Wells Fargo CEO Tim Sloan will be questioned about sales practices, mischarging customers for auto insurance, and complaints about mortgage fees at the bank's consumer lending unit when he testifies before U.S. senators on Tuesday.
The U.S.'s third-largest bank has yet to shake off a year-long sales practices scandal that has hammered its reputation, sparking management changes, lawsuits, and government investigations.
Reuters reported on Monday that the Office of the Comptroller of the Currency, the leading regulator for Wells Fargo, was considering new sanctions against the bank for customer abuses involving auto insurance and mortgage loans.
Wells Fargo reached a $190 million settlement with regulators a year ago after it said it had opened as many as 2.1 million accounts without customers' authorization to meet internal sales target.
That estimate was raised to potentially as many as 3.5 million in August after an expanded review.
Sloan, appearing before the Senate for the first time as chief executive, is keen to reassure lawmakers that the San Francisco-based bank has moved on from the scandal and will highlight changes he has made including overhauling the structure and senior management of its retail bank.
But with the emergence of more recent problems in other products, including auto insurance and mortgages, he faces a tough task.

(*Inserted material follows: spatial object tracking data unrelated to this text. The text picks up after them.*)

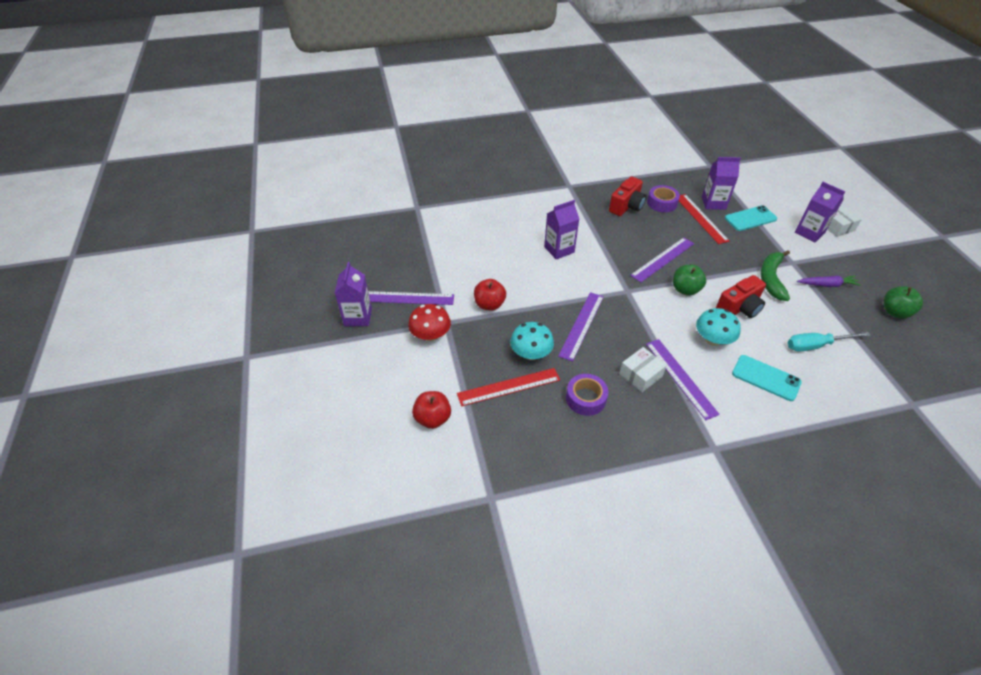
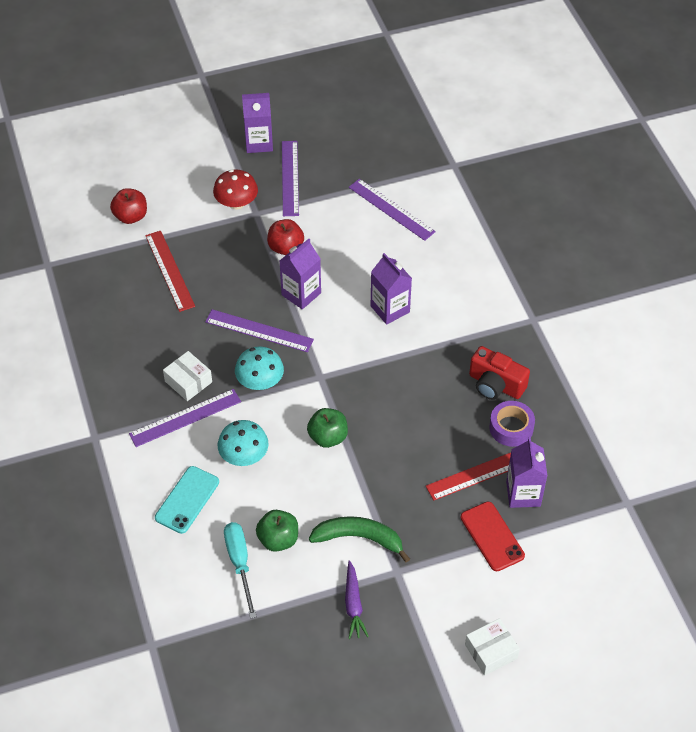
camera: 85 degrees right, 5 degrees up
(531, 353) = (215, 286): turquoise mushroom -> turquoise mushroom (260, 381)
(585, 398) = (155, 333): purple tape -> none
(662, 259) = (384, 418): purple ruler -> purple ruler (391, 209)
(739, 308) = (299, 491): red camera -> none
(750, 218) = (492, 536): turquoise phone -> red phone
(809, 232) = (469, 610): purple carton -> purple carton (301, 294)
(895, 312) = (306, 675): green apple -> green apple (278, 539)

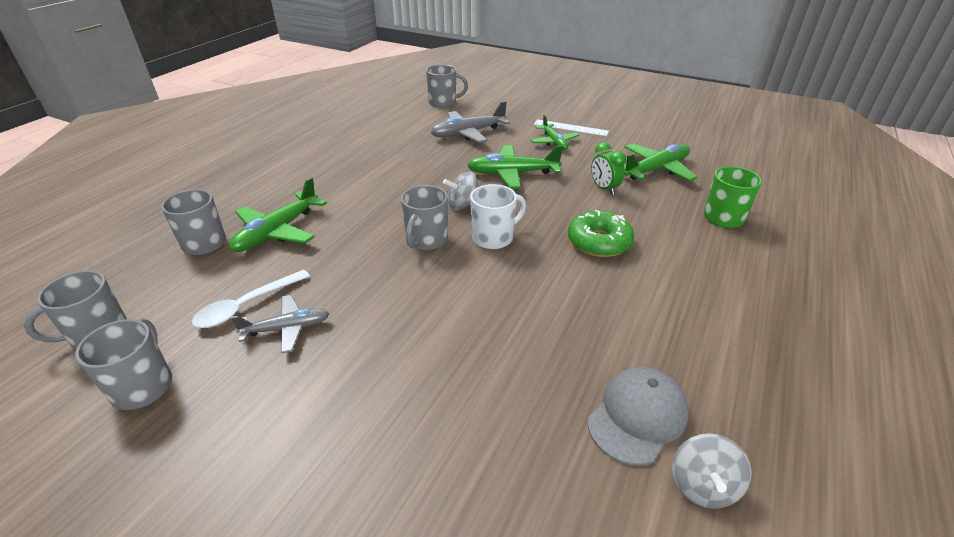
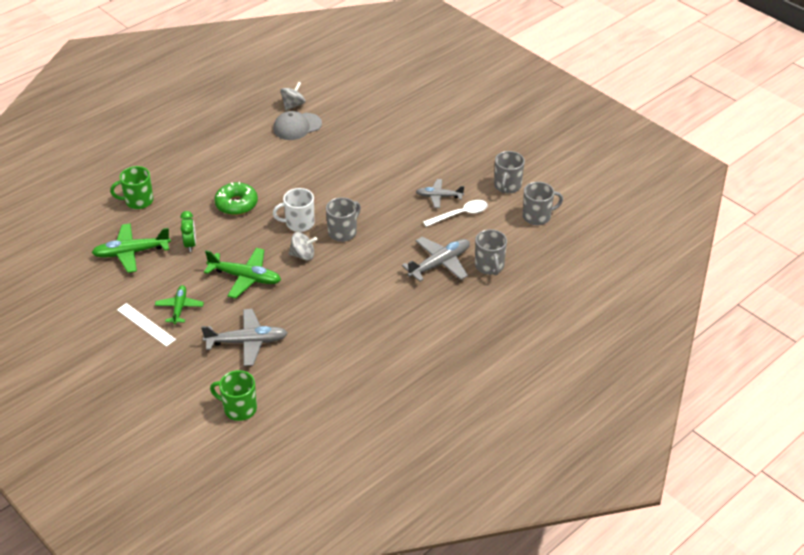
camera: 160 degrees left, 5 degrees up
(277, 231) = (440, 264): green plane -> grey plane
(443, 102) = (239, 408): grey mug -> green mug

The stakes are high for Sloan, a 30-year company veteran. His predecessor, John Stumpf, resigned less than a month after he earlier appeared before the same committee to answer questions about the bank's sales practices.
"We came to Congress without a good plan and all of you were right to criticize us," Sloan said in prepared remarks ahead of the hearing.
Massachusetts Senator Elizabeth Warren, who last year accused Stumpf of "gutless leadership," has repeatedly called on the U.S. Federal Reserve to remove 12 members of Wells Fargo's Board of Directors.
Among those is vice chair Elizabeth Duke, a former Federal Reserve governor who is set to take over as chair of Wells Fargo's board at the start of the year.
Last week, Maxine Waters, the top Democrat on the House Financial Services Committee, released a staff report questioning whether Wells Fargo should be allowed to keep its federal bank charter.
The problems around auto-insurance and mortgage products emerged publicly this year.
In late July, Wells Fargo said hundreds of thousands of customers were due a refund on auto insurance that they did not need.
In late August, a homeowner sued Wells Fargo for charging too much for his fixed-rate mortgage. Wells Fargo has already said its 'rate lock' service is under investigation by the Consumer Financial Protection Bureau.